= TEXT BLOCK =
☆ ☆ ☆ ☆ ☆ ☆ ☆

Technology brings huge energy savings to local schools

“It’s pretty cool”

Tom Taggart, the school district’s maintenance director, stooped over his laptop at the Crested Butte Community School and followed a thin red line on its path across the screen with his finger.

 

 

 

“That’s a week in time,” he said, scanning the tangle of brightly colored lines charting changes in the school’s indoor environment. “Here’s my air temperature, my mixed air temp. I can see my fan turning on.” Then he got excited. His red line spiked, if briefly, before settling back to where it was.
“My heating valve is red. It came on once for about two hours in the last week,” Taggart says. “By using air we heated from the rooms, we did that. In one week, this whole area was heated for that long. That’s what I like.”
Taggart travels around the boiler rooms that were updated during the renovation at the Crested Butte Community School two years ago, and there’s a lot he likes in the systems that keep the heat on and the water warm at the district’s schools. Having a network of cutting-edge technology to support his mission is making his life a lot easier, and the schools much more energy efficient.

☆ ☆ ☆ ☆ ☆ ☆ ☆

= WHAT YOU ARE ASKED TO DO =
Proceed with the article on energy-saving technology in Crested Butte schools, picking up after its final sentence. The records that come next are separate material and are not part of the article on school energy savings.

(Page images and their extracted text)
☆ ☆ ☆ ☆ ☆ ☆ ☆

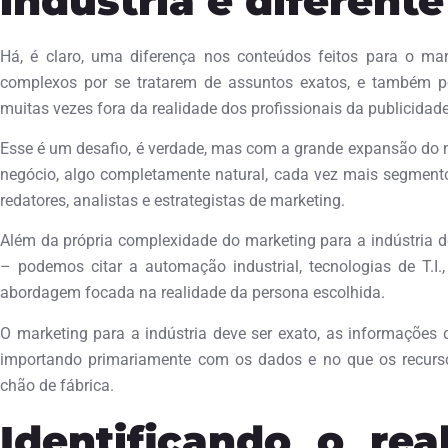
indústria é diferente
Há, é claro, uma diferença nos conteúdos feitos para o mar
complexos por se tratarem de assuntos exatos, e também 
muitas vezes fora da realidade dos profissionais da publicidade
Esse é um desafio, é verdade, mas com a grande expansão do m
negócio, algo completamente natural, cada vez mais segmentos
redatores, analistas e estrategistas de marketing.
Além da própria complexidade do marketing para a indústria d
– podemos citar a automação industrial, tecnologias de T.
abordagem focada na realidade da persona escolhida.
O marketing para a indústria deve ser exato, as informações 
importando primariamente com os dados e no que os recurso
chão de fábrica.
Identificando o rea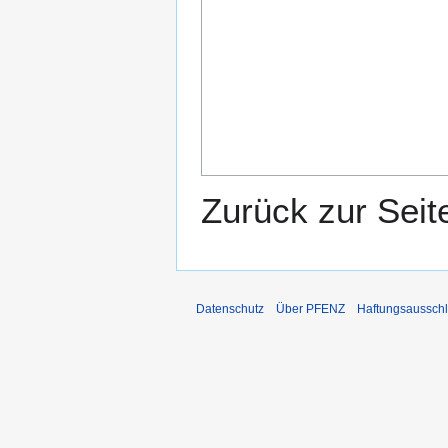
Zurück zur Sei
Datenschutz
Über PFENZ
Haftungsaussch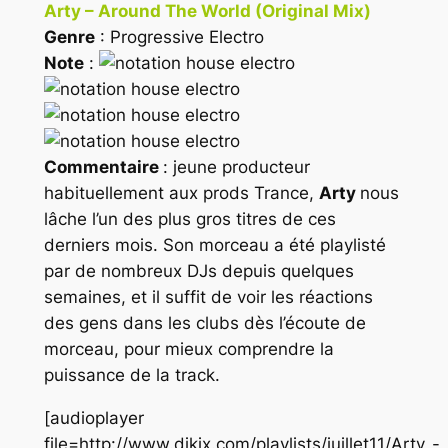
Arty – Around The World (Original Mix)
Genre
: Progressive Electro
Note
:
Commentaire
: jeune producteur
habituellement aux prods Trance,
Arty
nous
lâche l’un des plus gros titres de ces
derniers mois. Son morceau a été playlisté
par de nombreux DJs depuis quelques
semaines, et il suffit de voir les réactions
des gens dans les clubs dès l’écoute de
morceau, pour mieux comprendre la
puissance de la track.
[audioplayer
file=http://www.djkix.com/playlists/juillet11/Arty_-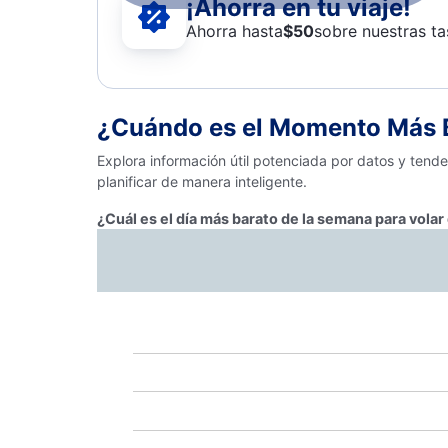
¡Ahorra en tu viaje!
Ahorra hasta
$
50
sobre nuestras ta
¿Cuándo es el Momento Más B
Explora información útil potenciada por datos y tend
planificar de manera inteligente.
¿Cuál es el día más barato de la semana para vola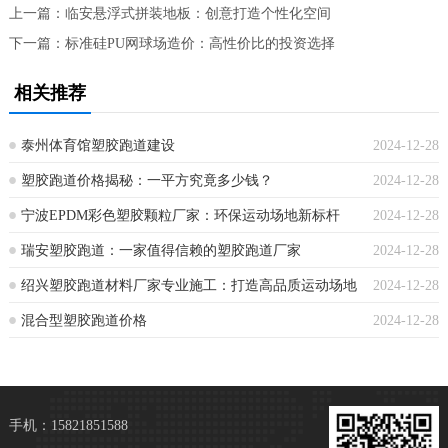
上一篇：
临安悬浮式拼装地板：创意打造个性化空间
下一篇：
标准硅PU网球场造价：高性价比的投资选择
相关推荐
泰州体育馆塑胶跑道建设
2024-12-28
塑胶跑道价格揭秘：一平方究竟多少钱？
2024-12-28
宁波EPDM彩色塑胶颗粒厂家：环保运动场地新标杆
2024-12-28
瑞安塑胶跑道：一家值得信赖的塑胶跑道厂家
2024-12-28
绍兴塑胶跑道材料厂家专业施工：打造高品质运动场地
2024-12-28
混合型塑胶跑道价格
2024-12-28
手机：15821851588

☆ ☆ ☆ ☆ ☆ ☆ ☆

= TASK OUTPUT =
Across the school district, where the same high efficiency boilers and monitoring systems are in place at some level in four school buildings, the recent renovations increased the district’s square footage by a third and reduced utility costs by 12 percent.
And that’s not because natural gas has gotten cheaper.
Instead, Taggart started learning the systems as they were installed. Then he spent last year following technicians around as they did warranty work, finding ways to tweak the system for a maximum return.
“I’m really happy with the whole thing, because we are really gaining a lot,” Taggart says.
At CBCS, the huge cast iron boilers that had provided heat to the school for 15 years were replaced with compact computerized models that heat when they need to and turn themselves off when they don’t. The same is true of the hot water heaters. In the past, simple tasks like turning the heat down when no one was around weren’t as easy than as they are today.
“Another switch we made that made a big difference was in the kitchen,” Taggart says. The school’s old hot water boilers needed to bring water for the entire building up to a temperature that could effectively wash dishes, then cool it down for hand washing, essentially wasting energy to heat water that would only be cooled down later.
“Now we have a dishwasher that can raise the temperature of the water higher, up to 70 degrees higher,” he says. That small change lets Taggart turn down the hot water boilers to hand washing temperature, and let the dishwasher do the heavy lifting, which saves the system energy.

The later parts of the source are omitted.